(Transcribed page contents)
▶

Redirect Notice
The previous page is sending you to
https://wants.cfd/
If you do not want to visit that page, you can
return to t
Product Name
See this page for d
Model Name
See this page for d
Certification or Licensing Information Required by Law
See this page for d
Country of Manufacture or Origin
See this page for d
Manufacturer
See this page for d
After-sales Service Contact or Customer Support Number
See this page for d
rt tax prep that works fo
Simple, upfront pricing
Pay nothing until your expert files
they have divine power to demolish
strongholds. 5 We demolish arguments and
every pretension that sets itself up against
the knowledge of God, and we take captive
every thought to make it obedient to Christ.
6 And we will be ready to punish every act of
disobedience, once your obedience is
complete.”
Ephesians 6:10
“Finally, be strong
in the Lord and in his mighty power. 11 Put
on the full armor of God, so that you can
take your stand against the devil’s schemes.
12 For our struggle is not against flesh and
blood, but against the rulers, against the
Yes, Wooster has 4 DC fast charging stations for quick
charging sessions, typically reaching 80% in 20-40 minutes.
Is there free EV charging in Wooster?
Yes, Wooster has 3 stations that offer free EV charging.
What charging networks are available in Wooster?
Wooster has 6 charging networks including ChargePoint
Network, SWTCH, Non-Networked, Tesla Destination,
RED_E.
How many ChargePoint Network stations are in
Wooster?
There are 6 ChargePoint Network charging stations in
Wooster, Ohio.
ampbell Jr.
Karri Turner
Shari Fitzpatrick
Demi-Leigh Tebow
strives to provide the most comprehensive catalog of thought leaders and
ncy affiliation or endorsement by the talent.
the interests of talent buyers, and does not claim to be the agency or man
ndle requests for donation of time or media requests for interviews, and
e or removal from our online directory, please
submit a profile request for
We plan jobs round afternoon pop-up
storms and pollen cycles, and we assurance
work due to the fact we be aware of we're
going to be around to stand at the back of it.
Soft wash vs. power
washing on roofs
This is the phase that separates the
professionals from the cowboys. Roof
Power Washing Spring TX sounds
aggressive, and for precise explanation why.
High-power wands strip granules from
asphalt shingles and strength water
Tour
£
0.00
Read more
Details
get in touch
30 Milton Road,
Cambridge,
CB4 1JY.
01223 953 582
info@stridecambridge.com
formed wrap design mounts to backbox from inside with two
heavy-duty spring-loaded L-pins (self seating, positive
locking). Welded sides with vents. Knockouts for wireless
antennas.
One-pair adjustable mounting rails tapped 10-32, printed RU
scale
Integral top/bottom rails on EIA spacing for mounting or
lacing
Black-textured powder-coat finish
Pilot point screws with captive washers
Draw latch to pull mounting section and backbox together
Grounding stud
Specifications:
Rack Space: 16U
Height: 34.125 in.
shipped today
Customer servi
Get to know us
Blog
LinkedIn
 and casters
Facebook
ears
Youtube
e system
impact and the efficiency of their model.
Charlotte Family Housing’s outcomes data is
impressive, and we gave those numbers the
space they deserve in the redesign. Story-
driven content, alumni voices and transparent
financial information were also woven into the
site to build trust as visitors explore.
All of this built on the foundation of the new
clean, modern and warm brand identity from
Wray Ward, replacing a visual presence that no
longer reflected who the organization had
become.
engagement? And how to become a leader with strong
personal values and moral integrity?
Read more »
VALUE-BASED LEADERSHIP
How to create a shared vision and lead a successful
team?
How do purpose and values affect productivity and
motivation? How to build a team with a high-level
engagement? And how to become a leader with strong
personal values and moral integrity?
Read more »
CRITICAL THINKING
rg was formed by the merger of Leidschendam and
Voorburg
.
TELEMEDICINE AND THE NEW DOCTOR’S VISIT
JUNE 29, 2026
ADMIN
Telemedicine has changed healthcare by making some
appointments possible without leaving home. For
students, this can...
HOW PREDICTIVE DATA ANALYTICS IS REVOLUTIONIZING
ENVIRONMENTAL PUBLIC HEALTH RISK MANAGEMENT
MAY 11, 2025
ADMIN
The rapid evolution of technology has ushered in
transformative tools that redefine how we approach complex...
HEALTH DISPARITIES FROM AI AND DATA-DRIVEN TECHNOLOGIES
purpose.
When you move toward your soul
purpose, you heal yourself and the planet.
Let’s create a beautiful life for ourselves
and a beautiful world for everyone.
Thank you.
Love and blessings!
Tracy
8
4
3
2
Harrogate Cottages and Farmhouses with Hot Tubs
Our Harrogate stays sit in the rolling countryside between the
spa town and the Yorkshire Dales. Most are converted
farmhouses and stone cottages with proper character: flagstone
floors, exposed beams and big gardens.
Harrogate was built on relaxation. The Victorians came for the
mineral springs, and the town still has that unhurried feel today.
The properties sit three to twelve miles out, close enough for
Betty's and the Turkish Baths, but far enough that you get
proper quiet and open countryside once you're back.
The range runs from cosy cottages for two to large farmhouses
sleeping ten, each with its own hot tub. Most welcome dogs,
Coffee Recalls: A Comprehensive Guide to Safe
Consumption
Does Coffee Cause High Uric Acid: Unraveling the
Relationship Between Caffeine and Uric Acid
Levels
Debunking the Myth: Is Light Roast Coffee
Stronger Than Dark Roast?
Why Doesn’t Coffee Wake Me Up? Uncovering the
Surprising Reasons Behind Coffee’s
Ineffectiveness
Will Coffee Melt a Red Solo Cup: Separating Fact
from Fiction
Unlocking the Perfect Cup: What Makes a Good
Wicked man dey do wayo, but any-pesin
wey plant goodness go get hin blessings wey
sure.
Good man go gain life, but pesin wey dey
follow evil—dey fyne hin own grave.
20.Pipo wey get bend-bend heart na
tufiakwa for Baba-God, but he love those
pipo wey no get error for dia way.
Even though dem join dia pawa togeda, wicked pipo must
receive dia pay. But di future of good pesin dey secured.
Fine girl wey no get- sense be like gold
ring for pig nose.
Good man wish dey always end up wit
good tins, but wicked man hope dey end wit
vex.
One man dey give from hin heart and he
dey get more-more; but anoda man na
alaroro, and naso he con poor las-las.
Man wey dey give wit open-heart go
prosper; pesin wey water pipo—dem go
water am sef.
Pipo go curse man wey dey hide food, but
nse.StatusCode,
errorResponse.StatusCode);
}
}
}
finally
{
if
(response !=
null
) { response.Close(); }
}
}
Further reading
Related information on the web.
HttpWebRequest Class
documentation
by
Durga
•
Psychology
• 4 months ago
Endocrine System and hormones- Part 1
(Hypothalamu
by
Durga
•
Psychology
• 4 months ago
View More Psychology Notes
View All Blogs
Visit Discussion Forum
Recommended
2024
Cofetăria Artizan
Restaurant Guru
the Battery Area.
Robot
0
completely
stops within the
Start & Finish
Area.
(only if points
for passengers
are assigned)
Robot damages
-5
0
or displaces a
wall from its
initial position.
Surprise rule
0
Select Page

◀

● WHAT THE EXERCISE ASKS
When you reach the line with "receive dia pay." in the records above, start writing out lines exactly, and stop once the line with "Visit Discussion Forum" has been written; include nothing else.

● REPLY TO THE EXERCISE
receive dia pay. But di future of good pesin dey secured.
Fine girl wey no get- sense be like gold
ring for pig nose.
Good man wish dey always end up wit
good tins, but wicked man hope dey end wit
vex.
One man dey give from hin heart and he
dey get more-more; but anoda man na
alaroro, and naso he con poor las-las.
Man wey dey give wit open-heart go
prosper; pesin wey water pipo—dem go
water am sef.
Pipo go curse man wey dey hide food, but
nse.StatusCode,
errorResponse.StatusCode);
}
}
}
finally
{
if
(response !=
null
) { response.Close(); }
}
}
Further reading
Related information on the web.
HttpWebRequest Class
documentation
by
Durga
•
Psychology
• 4 months ago
Endocrine System and hormones- Part 1
(Hypothalamu
by
Durga
•
Psychology
• 4 months ago
View More Psychology Notes
View All Blogs
Visit Discussion Forum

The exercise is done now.